Bantu knew no such thing. His hearing, along with his strength, faded day by day. Weeks of walking over mountains and crossing deep rivers in the dead of winter did that to a man. Even a strong one. No longer aware of the crusted mud and fallen branches beneath his heels, pulling the sledge without spilling his master into the slick muck grew almost impossible in a steady drizzle of sleet and snow. His eyelids stuck together.

The muted resonance and spicy redolence of the familiar broad meadows and thick forests of his southern African homeland momentarily enveloped him, bringing a false sense of warmth. In the distance, a lion roared, a hippo grunted. A vervet disappeared into the foliage. He blinked. There was no monkey, no lion, no river horse. His mind wandered off sometimes like it was done with this endless trek. Times that made it better; at times, tougher.

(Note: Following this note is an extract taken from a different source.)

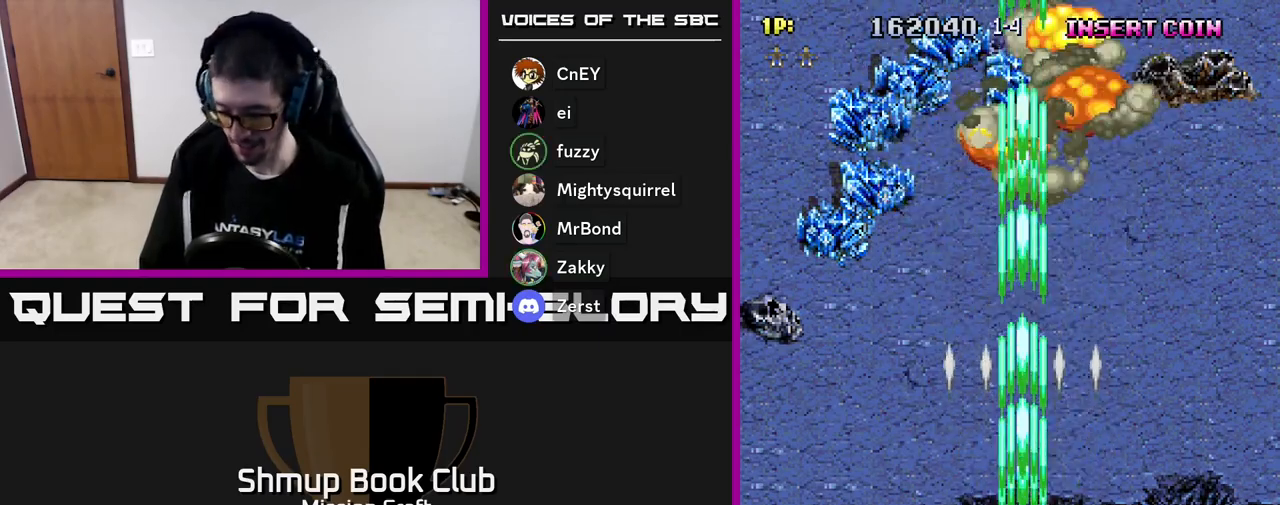
{"buttons": [], "left_stick": "center", "events": [[383, "R2", "up"]]}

He longed for a loving voice crooning his name. “Bakari.” The Cherokees hadn’t called him anything but Bantu. He’d not heard his name in the four years since his own chieftain had sold him to slavers for his lack of respect. He’d had a big tongue for an eighteen-year-old warrior. He swiped gunk from his eyes with his upper arm, cursing softly at the realization tears, not sleet, had frosted his lids. They might of made him a slave, but he was also a man, and Bantu men didn’t shed tears.

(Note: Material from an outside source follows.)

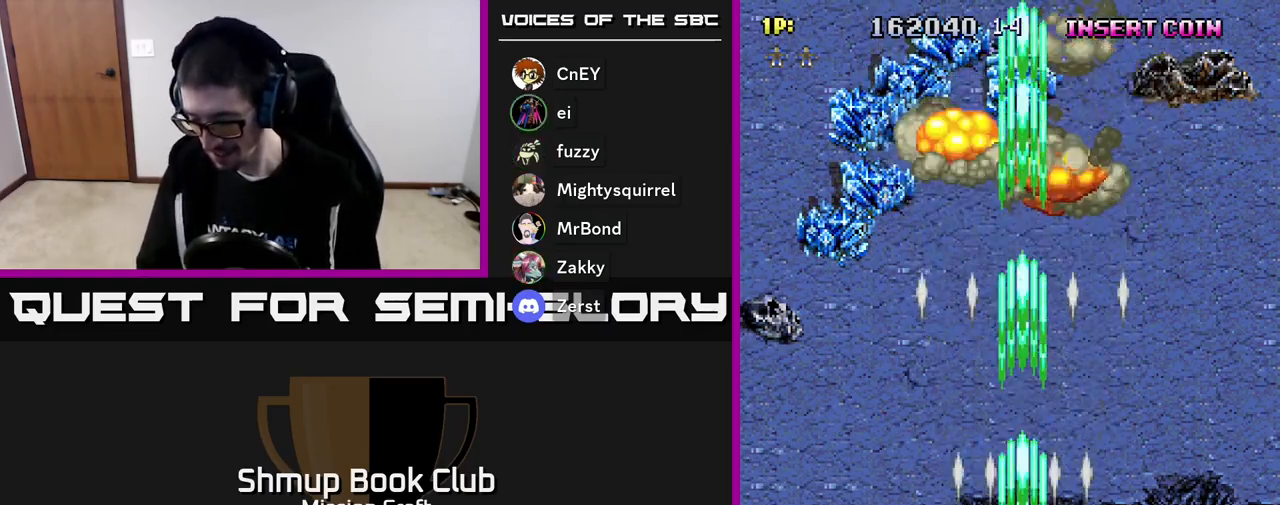
{"buttons": ["R2"], "left_stick": "center", "events": [[133, "R2", "down"]]}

All around him, silent men, women, and children shuffled along with stiff, gaunt faces, mute testimony to the hunger and sickness and pain of the journey. He abandoned the path to go around a frozen body in the snow—real or spirit—he didn’t know, didn’t care. The Indians had a name for this road. The Trail of Tears.

Slogging onward, the weight of a thousand… two thousand eyes staggered him. Countless wispy tendrils that had once been red-brown arms plucked at him. Piteous, soundless pleas rang in his frozen ears. “Take us with you. Join us. It makes no matter which.”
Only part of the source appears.